The task:
Could you restate every record below word for word?

++++++++

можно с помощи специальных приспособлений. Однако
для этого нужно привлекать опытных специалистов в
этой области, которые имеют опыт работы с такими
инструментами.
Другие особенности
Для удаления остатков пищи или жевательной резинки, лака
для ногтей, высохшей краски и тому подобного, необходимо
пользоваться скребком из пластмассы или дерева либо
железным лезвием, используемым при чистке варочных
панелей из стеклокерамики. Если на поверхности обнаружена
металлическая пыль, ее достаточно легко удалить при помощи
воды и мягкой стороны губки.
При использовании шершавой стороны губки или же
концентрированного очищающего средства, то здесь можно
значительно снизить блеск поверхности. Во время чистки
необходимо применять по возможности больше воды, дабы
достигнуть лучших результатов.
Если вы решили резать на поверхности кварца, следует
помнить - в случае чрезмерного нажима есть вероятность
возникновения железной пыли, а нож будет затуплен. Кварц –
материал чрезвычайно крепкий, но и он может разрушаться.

++++++++

Task result:
можно с помощи специальных приспособлений. Однако
для этого нужно привлекать опытных специалистов в
этой области, которые имеют опыт работы с такими
инструментами.
Другие особенности
Для удаления остатков пищи или жевательной резинки, лака
для ногтей, высохшей краски и тому подобного, необходимо
пользоваться скребком из пластмассы или дерева либо
железным лезвием, используемым при чистке варочных
панелей из стеклокерамики. Если на поверхности обнаружена
металлическая пыль, ее достаточно легко удалить при помощи
воды и мягкой стороны губки.
При использовании шершавой стороны губки или же
концентрированного очищающего средства, то здесь можно
значительно снизить блеск поверхности. Во время чистки
необходимо применять по возможности больше воды, дабы
достигнуть лучших результатов.
Если вы решили резать на поверхности кварца, следует
помнить - в случае чрезмерного нажима есть вероятность
возникновения железной пыли, а нож будет затуплен. Кварц –
материал чрезвычайно крепкий, но и он может разрушаться.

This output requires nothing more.